Yes, overheating problems of the 14N were overcome later on. Needed higher grade alloys though.

14R still had problems but these too would have been solved had the French continued working on them after the armistice.
Kris
 
In researching your query, I came upon two books - My Rand McNally Encyclopedia of Military Aircaft says very little on the MB 151-155 series planes saying only that it had poor performance at high altitudes. However, I recently found a book I had since childhood called, "French Fighters of WW 2", Hylton Lacey, #11. In the chapter dealing with the MB 151-155 series fighters, there is mention (pg. 20) of 2 experimental prototypes.

One called for a 1,200 hp Pratt Whitney R-18300S3C-G Twin Wasp 14-cylinder two-row radial engine to be installed in the MB 153 frame. Filght tests in April 8, 1939 showed performance to be about the same as with the original French engine (Gnome-Rhone 14N25).

There were also plans for a 1,200 hp Wright R-182 Cyclone 9-cylinder radial to be installed in the MB 154 frame. The engine was not delivered before France fell in 1940.

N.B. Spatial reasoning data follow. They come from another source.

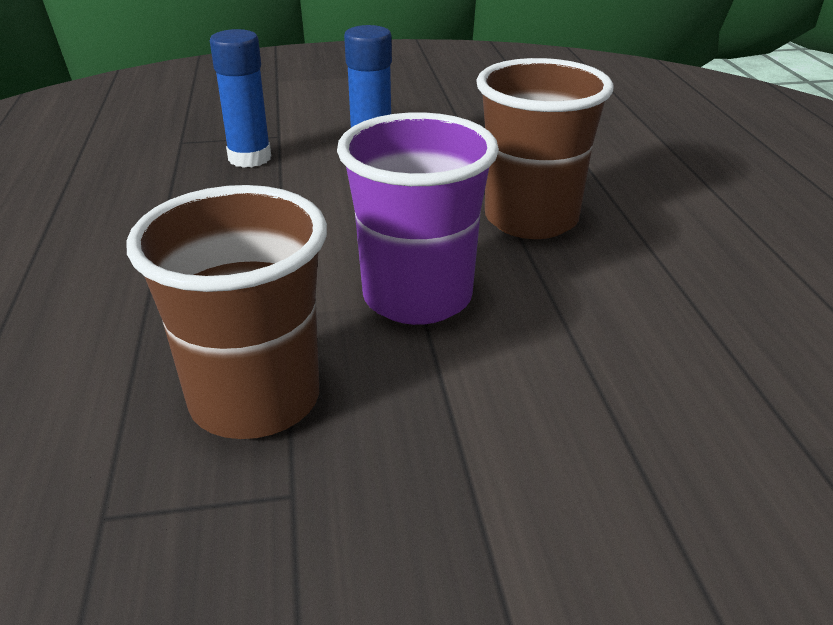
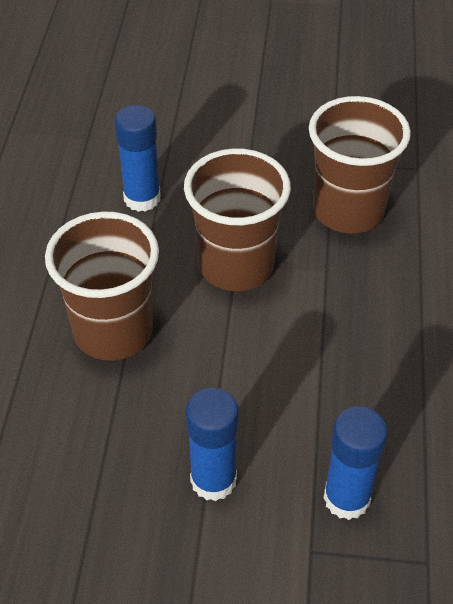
camera: 165 degrees left, 15 degrees up
(417, 297) = (236, 266): purple cup -> brown cup
(612, 358) = (142, 198): none -> blue glue stick

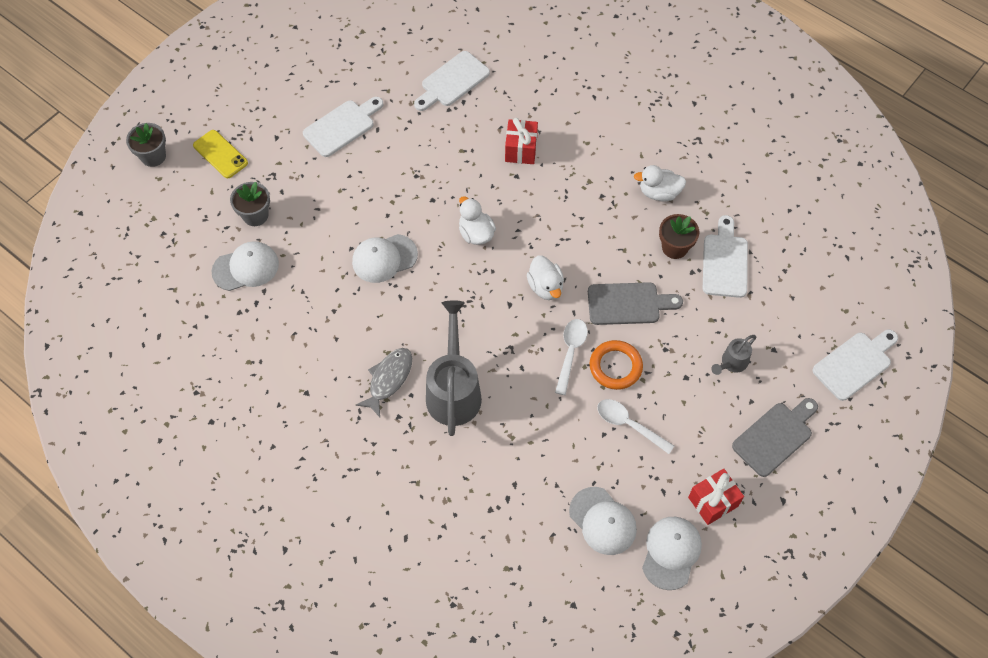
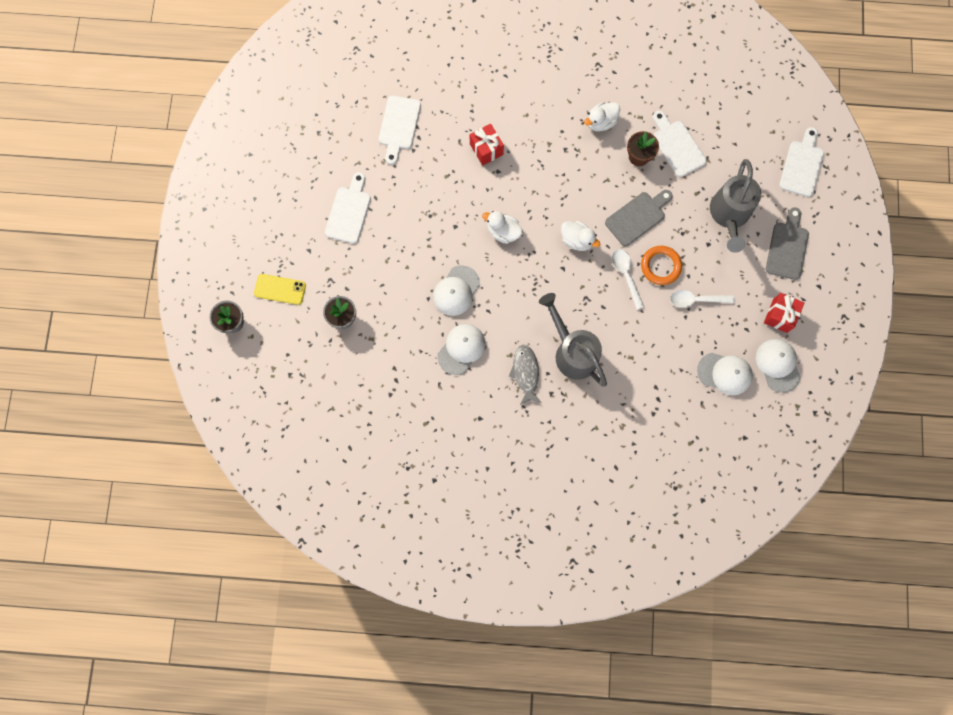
camera: 35 degrees left, 15 degrees up
(246, 268) = (368, 360): white cap -> white cap (461, 349)
(731, 363) = (729, 215): grey watering can -> grey watering can, size x2.06

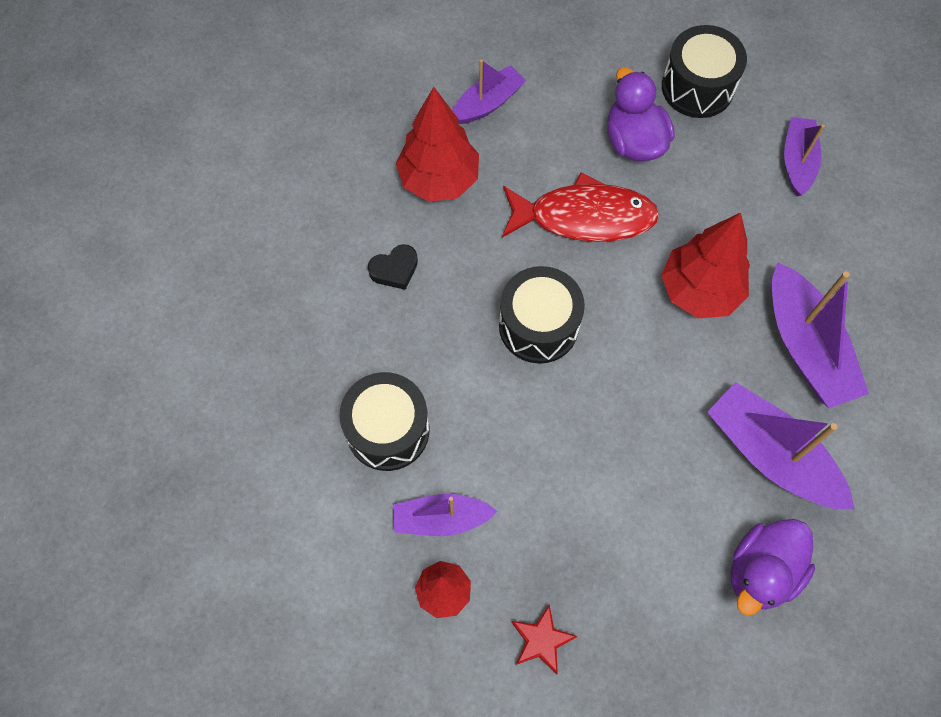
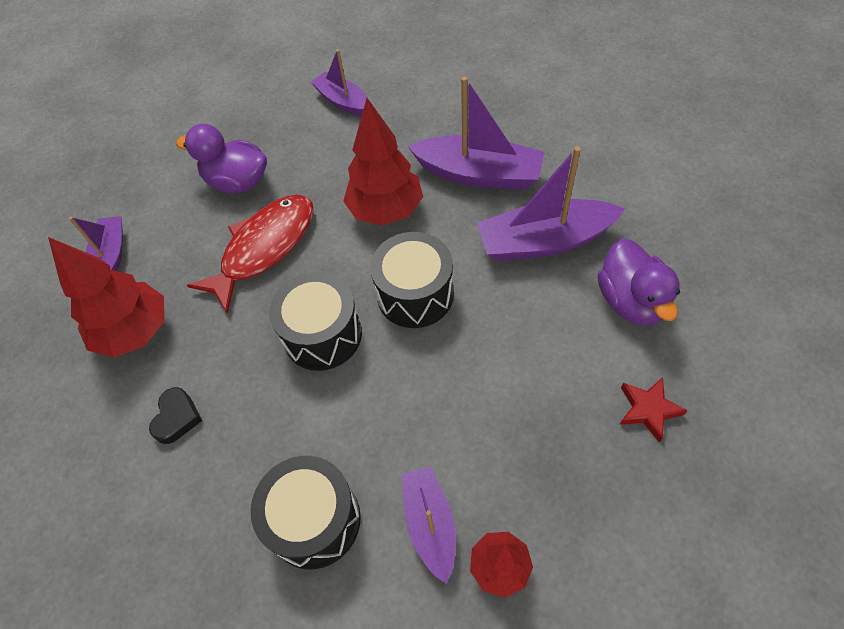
camera: 50 degrees left, 10 degrees down
(441, 518) = (430, 524): purple boat -> purple boat turned 135 degrees clockwise
(541, 640) = (595, 505): red star -> red star (648, 410)
(697, 87) = (236, 122): black drum -> black drum (415, 294)

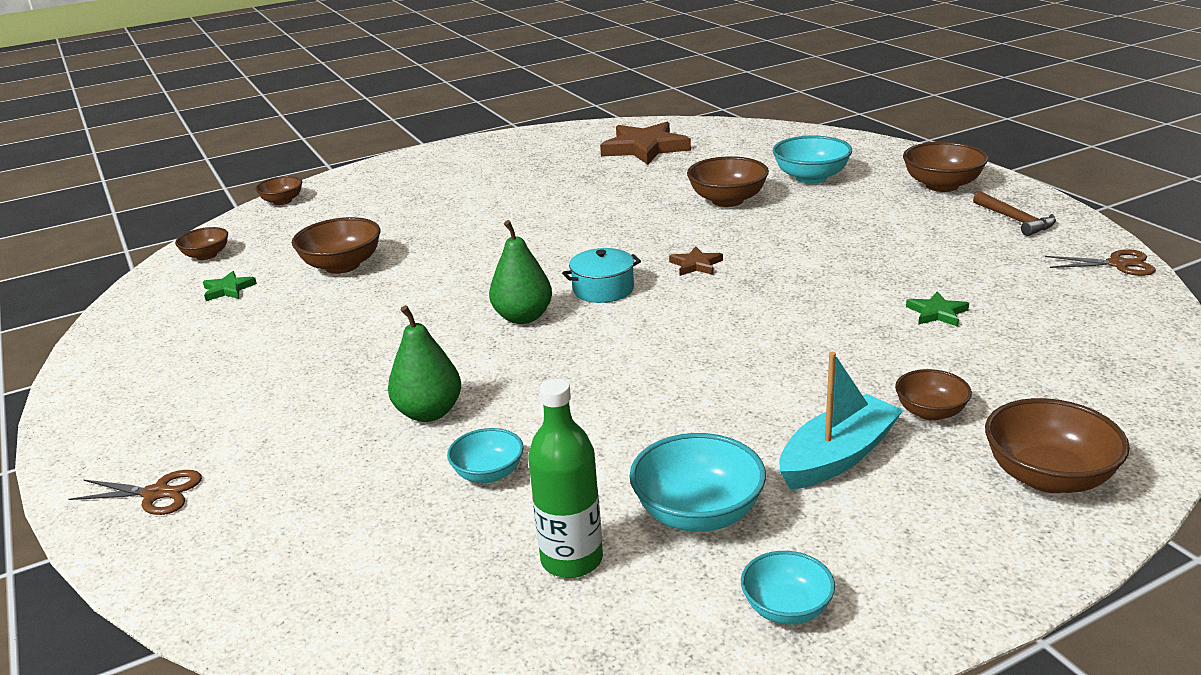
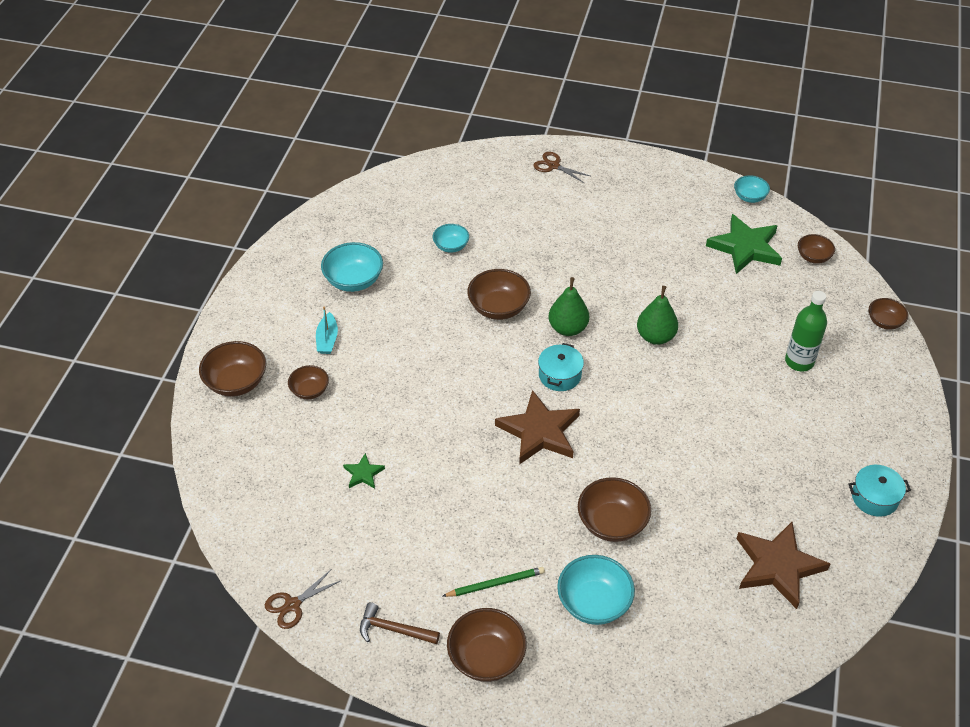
camera: 130 degrees right, 20 degrees up
(156, 493) = (553, 166): brown scissors -> brown scissors turned 75 degrees clockwise
(228, 289) = (745, 247): green star -> green star, size x2.13
(342, 266) = (726, 299): brown bowl -> brown bowl (498, 308)
(429, 412) = (518, 253): green pear -> green pear (655, 337)
(517, 146) = (874, 498): none -> turquoise pot
(572, 560) = (376, 238): green bottle -> green bottle (799, 361)
(696, 265) = (539, 431): brown star -> brown star, size x2.13
(786, 608) = (288, 267): turquoise bowl -> turquoise bowl (749, 197)
(838, 457) = (327, 339): turquoise boat -> turquoise boat, size x0.63
(882, 209) = (495, 583): none -> green pencil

During the occupation, limited testing was allowed under the German occupational authorities on the MB 156 (MB 152 airframe but re-engined), but this was abandoned and instead a redesigned frame would be adopted for a more powerful engine. This would be the MB 157 powered by the Gnome-Rhone 14R giving 1,590 hp at take off, or 1,700 hp at 26,000 ft. (pg. 25)

Testing in 1943 showed the aircraft to have excellent qualities and performance. However, the Germans were more interested in the engine and took it back to Germany, leaving the airframe in France, where it would be destroyed in an Allied air raid in 1944.

The more I read about this unfortunate plane, I realized that the French government was close to cancelling the MB 151 project in favor of more modern designs (the D.520 for example), but the looming threat of war convinced them to allow the production series to continue. This is too bad as a cancellation of this project it may have helped streamline existing production lines on the more modern aircraft and producing more of them.

The heating problems with the MB 151-155 series occured mostly within the oil unit, and the airframe was modified several times to allow for a ventral cooling duct for the oil system. The undercarriage and cockpit was slightly modified on several occassions as well. Overall, a lot of time and money was spent on this aircraft that otherwise would not have been necessary on the other designs at the time, and had the threat of war (and perhaps politics) not been present, in all likelyhood this plane would have never left the prototype stage in 1936 and been cancelled then and there.